The problem with INSET: the great training robbery

Good heavens, I have sat through some real rubbish over the past 16 years.  I have been obliged to attend some of the most irrelevant content, poorly applied concepts with the dullest delivery ever in the name of professional development.  Colleagues, this has to stop.  We have got to stop being so tolerant of poor quality inset.  I know it is a day off teaching with a free lunch and we might welcome the respite in a busy term but we need to stop this abuse of our professional development.  There is an opportunity cost to not spending the precious time we have set aside for training on real professional development.  As Shaun Allison describes in his class teaching blog, effective CPD should be subject specific, regular, collaborative and within the context of what is being taught.  The main purpose should be to support the quality and consistency of teaching and learning within teams rather than a tick box exercise for some corporate action plan.  We need to put CPD back into the context of subject areas, it needs to be teacher-led and based around the needs of the curriculum.  Subject teams need the time and space to plan high quality teaching and reflect on current practice.

What it should not be:

One-size fits all.  You know the type, all teaching staff in the hall for a session on AfL or behaviour management from some outside consultancy.  To be honest, general pedagogy sessions have probably had their day, they might spark a thought but where does it go?  How is it implemented?  Where is the time and space in the schedule to make this happen before we get dragged into the next big thing?

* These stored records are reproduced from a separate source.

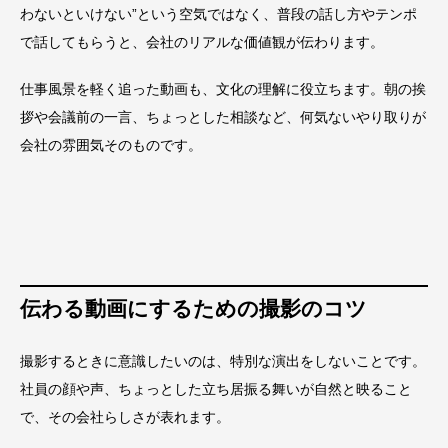
わないといけない”という空気ではなく、普段の話し方やテンポ
で話してもらうと、会社のリアルな価値観が伝わります。
仕事風景を軽く追った動画も、文化の理解に役立ちます。朝の挨
拶や会議前の一言、ちょっとした相談など、何気ないやり取りが
会社の雰囲気そのものです。
伝わる動画にするための撮影のコツ
撮影するときに意識したいのは、特別な演出をしないことです。
社員の顔や声、ちょっとした立ち居振る舞いが自然と映ること
で、その会社らしさが表れます。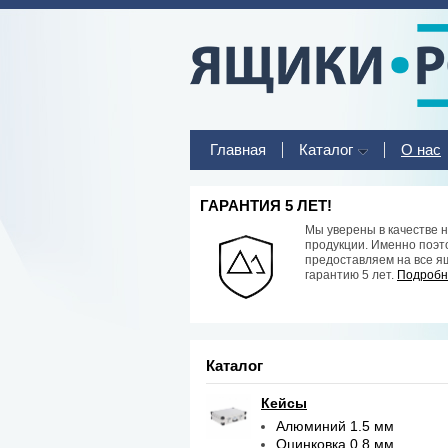
Главная
Каталог
О нас
ГАРАНТИЯ 5 ЛЕТ!
Мы уверены в качестве 
продукции. Именно поэт
предоставляем на все я
гарантию 5 лет.
Подробне
Каталог
Кейсы
Алюминий 1.5 мм
Оцинковка 0.8 мм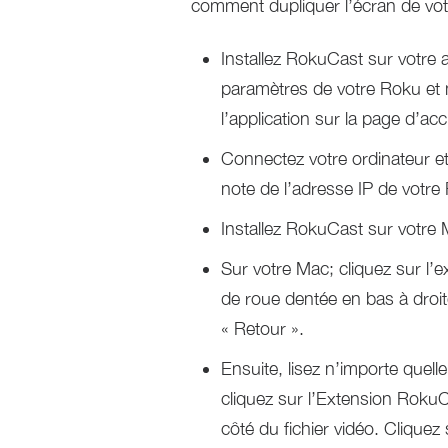
comment dupliquer l’écran de vot
Installez RokuCast sur votre a
paramètres de votre Roku et m
l’application sur la page d’ac
Connectez votre ordinateur e
note de l’adresse IP de votre
Installez RokuCast sur votre 
Sur votre Mac; cliquez sur l’
de roue dentée en bas à droite
« Retour ».
Ensuite, lisez n’importe quell
cliquez sur l’Extension RokuC
côté du fichier vidéo. Cliquez 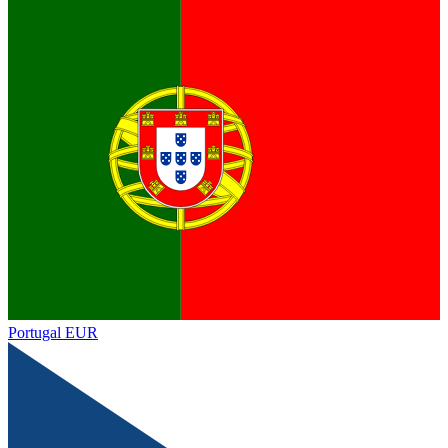
Portugal
EUR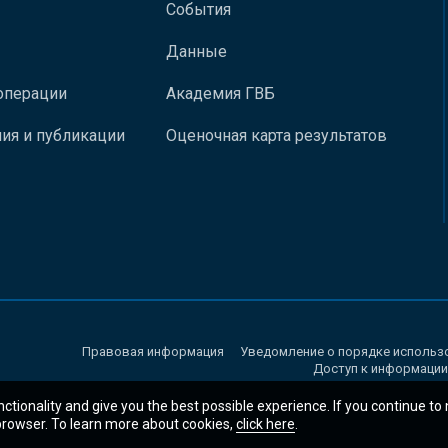
События
Данные
операции
Академия ГВБ
ия и публикации
Оценочная карта результатов
Правовая информация
Уведомление о порядке использ
Доступ к информации
nctionality and give you the best possible experience. If you continue to
 browser. To learn more about cookies,
click here
.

One-off inspirational speaker.  I actually quite like an engaging speaker but our task is not an after-dinner speech. It is to have the mental space to use the best evidence to evaluate our practice.  What is left behind after the raconteur leaves the building?  If we are to engage with a new evidenced-based practice it needs time to sow the seeds amongst the chaos of curriculum change.

Pretend accreditation.  I am a 40 year old man, I have little need or desire for your made up certificate, thank you.

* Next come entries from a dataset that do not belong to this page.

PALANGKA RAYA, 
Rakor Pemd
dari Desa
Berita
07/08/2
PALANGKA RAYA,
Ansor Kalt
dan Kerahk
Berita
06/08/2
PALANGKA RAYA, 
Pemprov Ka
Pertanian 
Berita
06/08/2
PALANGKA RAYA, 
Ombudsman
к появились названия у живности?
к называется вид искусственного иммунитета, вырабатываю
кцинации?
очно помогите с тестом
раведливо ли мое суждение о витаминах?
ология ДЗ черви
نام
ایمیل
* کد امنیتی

Team-building activities.  This has to stop.  It is not right or fair to spend precious development time on building a raft or making a tower out of newspaper.  This madness has to stop.

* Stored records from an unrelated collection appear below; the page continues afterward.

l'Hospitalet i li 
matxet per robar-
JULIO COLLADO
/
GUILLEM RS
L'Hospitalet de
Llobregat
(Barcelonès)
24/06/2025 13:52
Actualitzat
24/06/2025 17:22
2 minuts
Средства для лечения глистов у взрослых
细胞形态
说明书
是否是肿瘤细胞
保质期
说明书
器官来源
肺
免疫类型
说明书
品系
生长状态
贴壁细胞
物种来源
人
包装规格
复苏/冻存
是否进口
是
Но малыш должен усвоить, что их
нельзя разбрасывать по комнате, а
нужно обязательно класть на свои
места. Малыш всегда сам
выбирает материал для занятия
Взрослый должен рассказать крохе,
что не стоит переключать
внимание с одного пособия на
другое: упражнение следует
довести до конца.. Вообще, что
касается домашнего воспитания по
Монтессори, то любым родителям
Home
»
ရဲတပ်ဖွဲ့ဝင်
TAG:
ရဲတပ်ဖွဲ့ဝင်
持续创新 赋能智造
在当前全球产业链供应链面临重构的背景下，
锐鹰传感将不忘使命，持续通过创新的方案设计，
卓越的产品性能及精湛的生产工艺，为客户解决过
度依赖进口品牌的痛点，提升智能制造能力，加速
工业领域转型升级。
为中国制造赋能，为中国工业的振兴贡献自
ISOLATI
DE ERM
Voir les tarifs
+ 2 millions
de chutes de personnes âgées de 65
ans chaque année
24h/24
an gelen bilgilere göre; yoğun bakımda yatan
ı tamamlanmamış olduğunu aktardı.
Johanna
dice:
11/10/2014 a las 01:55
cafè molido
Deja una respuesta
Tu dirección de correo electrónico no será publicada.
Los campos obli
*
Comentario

Coloured sugar paper.  See above my comment about being a 40 year old man.

What it should be:

Curriculum-focused.

We are in such a period of curriculum change that our development needs must be focused on these new specifications, how to deliver the knowledge and skills and how to accurately assess the learning and use new mark schemes.  How do we embed the ideas of cognitive psychology about retrieval practice and spaced-learning?  My most valuable development activity of late has been our departmental attempts at joint planning.  This has been a real joy and a privilege to talk through ideas and build them together.

Flexible. 

Does it all need to happen in the same place at the same time.  I have an active and supportive PLN on my twitter-feed, there are regular subject specific live chats that I participate in.  Tutor2U have been offering a range of webinars in the early evening that are preferable to a podcast as they allow questions and group support.  Does all development need to take place on the school premises in the same time slot?  I have rather enjoyed my recent sojourns to ResearchEd and teach-meets in London.  How I long for a more independent approach that allows me to be responsible for my 30 hours of professional development each year.  CPD should be a buffet not a set menu.

Meaningful.

I can count on my hand the number of meaningful insets in the last 16 years.  Am I cynical and bitter?  I hope not, I would consider myself humble about my practice and open to new ideas I am just a bit tired of the same-old, same-old.  Actually, not tired but frustrated, angry, disappointed?  I want more from the valuable time set aside for this. I want to have the mental space to reflect and respond to new approaches.  I think both my students and I deserve more from the current diet on offer.

We need to return to a more streamlined and purest form of CPD, one which is teacher-led and where teachers can engage regularly to discuss ideas about how best to teach their subject.  The opportunity cost of poor professional development is too great.  Whose agenda is it anyway?  Colleagues, we have nothing to lose but our own professional development.  Let’s put away that sugar paper.